Crème de menthe (/fr/, French for "mint cream") is a sweet, mint-flavored alcoholic beverage. It is available commercially in a colorless version (called "white") and a green version (colored by the mint leaves or by added coloring if made from extract instead of leaves). Both varieties have similar flavor and are interchangeable in recipes outside of the color aesthetics. It is usually made with Corsican mint or peppermint, which is steeped in grain alcohol for several weeks before it is filtered and sweetened to create the final product. It typically has 25% alcohol by volume.

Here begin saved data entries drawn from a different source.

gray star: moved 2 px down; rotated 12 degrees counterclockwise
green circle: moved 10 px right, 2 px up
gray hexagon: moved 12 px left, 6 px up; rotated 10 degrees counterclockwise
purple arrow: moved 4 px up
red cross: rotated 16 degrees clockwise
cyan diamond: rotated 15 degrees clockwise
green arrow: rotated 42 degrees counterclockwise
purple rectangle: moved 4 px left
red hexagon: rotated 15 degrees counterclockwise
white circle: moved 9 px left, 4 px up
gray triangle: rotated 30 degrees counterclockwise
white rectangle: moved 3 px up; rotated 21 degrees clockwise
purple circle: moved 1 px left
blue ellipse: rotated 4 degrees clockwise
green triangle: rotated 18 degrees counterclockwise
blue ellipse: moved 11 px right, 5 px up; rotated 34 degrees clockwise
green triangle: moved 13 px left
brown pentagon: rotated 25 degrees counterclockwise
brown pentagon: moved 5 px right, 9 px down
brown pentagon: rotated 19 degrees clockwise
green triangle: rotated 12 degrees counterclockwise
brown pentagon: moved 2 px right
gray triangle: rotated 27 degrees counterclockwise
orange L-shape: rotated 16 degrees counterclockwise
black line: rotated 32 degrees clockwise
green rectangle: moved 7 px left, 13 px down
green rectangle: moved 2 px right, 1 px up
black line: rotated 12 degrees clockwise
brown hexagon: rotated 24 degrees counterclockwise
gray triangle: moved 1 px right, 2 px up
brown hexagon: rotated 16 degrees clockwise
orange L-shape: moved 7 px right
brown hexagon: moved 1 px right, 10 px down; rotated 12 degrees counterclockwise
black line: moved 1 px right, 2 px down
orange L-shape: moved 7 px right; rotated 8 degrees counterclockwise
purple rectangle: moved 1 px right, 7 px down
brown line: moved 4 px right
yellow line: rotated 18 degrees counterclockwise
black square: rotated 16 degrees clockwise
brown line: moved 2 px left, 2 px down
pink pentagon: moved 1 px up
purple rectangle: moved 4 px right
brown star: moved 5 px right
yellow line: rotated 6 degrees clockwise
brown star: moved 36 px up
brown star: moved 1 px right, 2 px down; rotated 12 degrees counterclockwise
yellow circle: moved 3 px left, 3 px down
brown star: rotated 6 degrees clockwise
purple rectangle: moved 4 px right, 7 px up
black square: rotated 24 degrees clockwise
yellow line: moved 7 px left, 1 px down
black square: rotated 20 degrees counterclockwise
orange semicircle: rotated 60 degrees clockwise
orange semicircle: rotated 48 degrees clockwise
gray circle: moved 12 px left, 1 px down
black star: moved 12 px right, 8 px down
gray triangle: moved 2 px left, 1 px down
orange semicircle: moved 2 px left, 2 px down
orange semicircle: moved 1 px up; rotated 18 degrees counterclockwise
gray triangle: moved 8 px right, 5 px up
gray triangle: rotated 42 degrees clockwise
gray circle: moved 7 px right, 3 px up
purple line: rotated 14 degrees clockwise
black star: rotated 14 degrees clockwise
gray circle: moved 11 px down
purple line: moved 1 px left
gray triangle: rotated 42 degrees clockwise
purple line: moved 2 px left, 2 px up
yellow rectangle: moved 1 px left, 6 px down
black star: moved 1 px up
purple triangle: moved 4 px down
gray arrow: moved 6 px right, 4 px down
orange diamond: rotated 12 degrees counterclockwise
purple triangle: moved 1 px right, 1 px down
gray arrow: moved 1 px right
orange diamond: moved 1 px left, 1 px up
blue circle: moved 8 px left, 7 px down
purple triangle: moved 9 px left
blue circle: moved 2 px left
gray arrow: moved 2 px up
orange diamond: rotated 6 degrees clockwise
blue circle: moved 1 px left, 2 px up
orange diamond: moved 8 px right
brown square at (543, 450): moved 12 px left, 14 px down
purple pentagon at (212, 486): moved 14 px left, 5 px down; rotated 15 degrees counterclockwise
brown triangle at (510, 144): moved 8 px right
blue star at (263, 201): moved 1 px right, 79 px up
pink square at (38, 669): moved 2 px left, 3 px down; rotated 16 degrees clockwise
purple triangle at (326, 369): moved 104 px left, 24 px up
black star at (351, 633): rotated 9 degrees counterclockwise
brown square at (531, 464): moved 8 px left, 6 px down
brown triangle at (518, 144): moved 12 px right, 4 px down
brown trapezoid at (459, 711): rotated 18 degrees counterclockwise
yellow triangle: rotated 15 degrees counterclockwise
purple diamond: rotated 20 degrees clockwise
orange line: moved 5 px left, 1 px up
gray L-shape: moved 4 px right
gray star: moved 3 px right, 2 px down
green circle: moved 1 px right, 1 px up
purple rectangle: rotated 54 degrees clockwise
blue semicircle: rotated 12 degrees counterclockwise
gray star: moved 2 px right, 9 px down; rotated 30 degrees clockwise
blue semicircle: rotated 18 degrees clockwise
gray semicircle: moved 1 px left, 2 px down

Crème de menthe is an ingredient in several cocktails, such as the Grasshopper and the Stinger. It is also served as a digestif and used in cooking as a flavoring (see mint chocolate). It is also a primary component of the popular South African shooter known as the Springbokkie.

==Music==
Russian composer and conductor Sergei Rachmaninoff, although nominally abstinent from alcohol, found that a glass of crème de menthe steadied his nerves before playing the technically demanding piano score in the twenty-fourth variation of his Rhapsody on a Theme of Paganini. He nicknamed the twenty-fourth the "Crème de Menthe Variation".

==Menta==
Menta is a sweet mint liqueur prepared from natural ingredients like spearmint oil. It is a refreshing drink popular in Bulgaria in the summertime. It is a component of some cocktails as the traditional "Cloud" (in Bulgarian - Облак) where it is combined with Mastika. It is a sweet mint liqueur (typical 15-25% ABV) derived from a distillate of mint leaves & is available to buy as bottles of either green or white (clear) liquids.